The relationship between the Chinese and the Cholas dates back to second century BC. According to ancient Chinese scholar Ban Gu, China sent an ambassador to the court of the Cholas. In his work the Book of Han (Ch'ien Han Shu), Ban Gu mentions seeing at the city of 'kuvangtche' many objects that were unknown to China at that time. Berend, an acoustics expert, annotates that the city named by Ban Gu is analogous with the ancient Chola city 'kanchi' (the present day city of Kancheepuram in Tamil nadu, India). This suggests that Kanchi may have been an important hub for trade between the Chola kingdom and China.

The medieval and later Cholas too maintained a healthy relationship with the Chinese. During the reigns of Rajendra Chola I () and Kulothunga Chola I ( CE), commercial and political diplomats were sent to China. Cholas sent ambassadors to the Court of China and Merchants from Tamizhagam traded in Chinese goods. The Kaiyuan Temple is a shiva temple built by the Tamil traders in China.

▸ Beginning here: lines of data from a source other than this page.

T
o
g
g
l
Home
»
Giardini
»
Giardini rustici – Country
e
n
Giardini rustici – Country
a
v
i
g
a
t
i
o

Zheng He, a Chinese mariner, explorer, diplomat and  fleet admiral  of the Ming Dynasty visited Tamil Nadu and Eelam and left the Galle Trilingual Inscription, a stone tablet with an inscription in three languages, Chinese, Tamil and Persian, in Galle, Sri Lanka. The stone tablet, dated 15 February 1409, was installed by the Chinese admiral in Galle during his grand voyages. The text concerns offerings made by him and others to the Sri Pada Mountain in Sri Lanka. The Chinese inscription mentions offerings to Buddha, the Persian in Arabic script to Allah and the Tamil inscription mentions offering to Tenavarai Nayanar (Hindu god Vishnu).

Coins 

Arrays of ancient Chinese coins have been found at places considered to be the homeland of the Cholas (i.e. the present Thanjavur, Tiruvarur, Nagapattinam and Pudukkottai districts of Tamil Nadu, India), further confirming the existence of trade and commercial relationship between the Cholas and the Chinese.